In the case of kin selection, the target is not the individual who calls out the warning, for she is more likely than the others to attract the predator’s gaze.  Nor is the target of selection any individual sibling or cousin.  According to Hamilton’s rule, cooperation among kin can be selected for when c < rb.  Here c is the cost of the cooperative act, measured in the probability of successful reproduction on the part of the cooperator.  If a certain action is likely to result in reproductive failure one out of four times you do it, then c = .25.  If reproductive failure is almost certain (I charge the lion to save my brothers and sisters) c = close to one.  How closely I am related to the individuals I am taking a risk for is r.  Siblings are .5.  How many siblings I am saving is the benefit, or b. 
This explains the paradigmatic example deployed above.  If I sacrifice my life to save three brothers, then 1 < .5 x 3.  What is key here is that the target of selection, the T whose reproductive success is being selected for, is not any individual.  The target of selection is the family. 
Two things stand out for me.  One is that kin selection seems to provide a very limited selection pressure in organisms like ourselves (as opposed to social wasps, bees, and ants).  For siblings, r = .5; but for cousins it is only 12.5.  Only if the clan were a very strong institution, so that such a sacrificial act could reliably benefit a large number of relatives, would it be able to work. 

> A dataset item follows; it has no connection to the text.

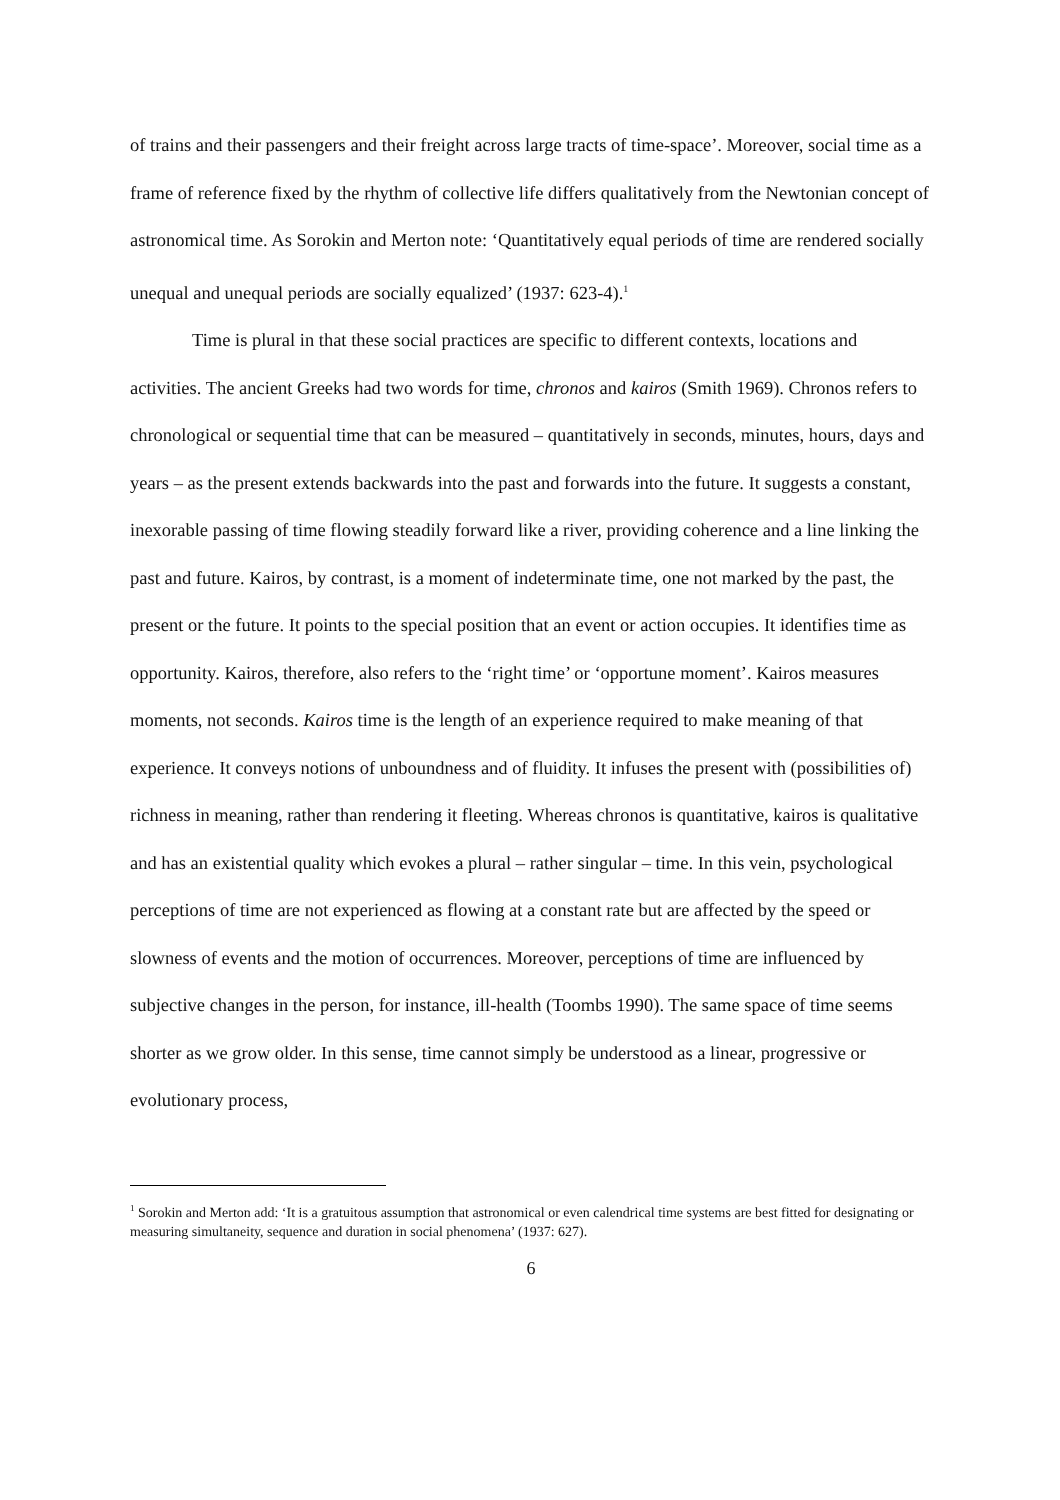of trains and their passengers and their freight across large tracts of time-space’. Moreover, social time as a frame of reference fixed by the rhythm of collective life differs qualitatively from the Newtonian concept of astronomical time. As Sorokin and Merton note: ‘Quantitatively equal periods of time are rendered socially unequal and unequal periods are socially equalized’ (1937: 623-4).<sup>1</sup>
Time is plural in that these social practices are specific to different contexts, locations and activities. The ancient Greeks had two words for time, chronos and kairos (Smith 1969). Chronos refers to chronological or sequential time that can be measured – quantitatively in seconds, minutes, hours, days and years – as the present extends backwards into the past and forwards into the future. It suggests a constant, inexorable passing of time flowing steadily forward like a river, providing coherence and a line linking the past and future. Kairos, by contrast, is a moment of indeterminate time, one not marked by the past, the present or the future. It points to the special position that an event or action occupies. It identifies time as opportunity. Kairos, therefore, also refers to the ‘right time’ or ‘opportune moment’. Kairos measures moments, not seconds. Kairos time is the length of an experience required to make meaning of that experience. It conveys notions of unboundness and of fluidity. It infuses the present with (possibilities of) richness in meaning, rather than rendering it fleeting. Whereas chronos is quantitative, kairos is qualitative and has an existential quality which evokes a plural – rather singular – time. In this vein, psychological perceptions of time are not experienced as flowing at a constant rate but are affected by the speed or slowness of events and the motion of occurrences. Moreover, perceptions of time are influenced by subjective changes in the person, for instance, ill-health (Toombs 1990). The same space of time seems shorter as we grow older. In this sense, time cannot simply be understood as a linear, progressive or evolutionary process,
<sup>1</sup> Sorokin and Merton add: ‘It is a gratuitous assumption that astronomical or even calendrical time systems are best fitted for designating or measuring simultaneity, sequence and duration in social phenomena’ (1937: 627).
6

The other is that it runs into some of the same problems that group selection models face.  In the latter, the altruists in the group enable the group to grow larger due to their sacrifices; however, non-altruists in the group benefit more since they are making no sacrifices.  Eventually, the cheaters will outnumber the altruists and the system will collapse.  This is why many theorists suppose that group selection cannot work.  To make it work, you need mechanisms that enable altruists to find each other and to exclude cheaters. 
Kin selection is supposed to be more reliable because I can be more certain who my real siblings are and so my sacrifice will promote the genes that code for my behavior.  How reliable is this?  Only once the family is institutionalized can I have a good idea who my brothers and sisters are.  If the nuclear family emerged first in the course of human social evolution, and human beings were more rather than less monogamous before they joined together in larger units, then kin selection might have been the original driving force in that social evolution. 
If, however, the family is the product rather than the cause of our evolutionary trajectory towards political animals, then kin selection is a much less significant (which is to say, not insignificant) factor in that trajectory.  Aristotle was surely correct to say that human beings are more a coupling than a political animal, since that is true of all sexually reproducing vertebrates.  Coupling, however, does not mean “familial”.  Kin selection presupposes and therefore cannot explain the emergence of a coherent family unit.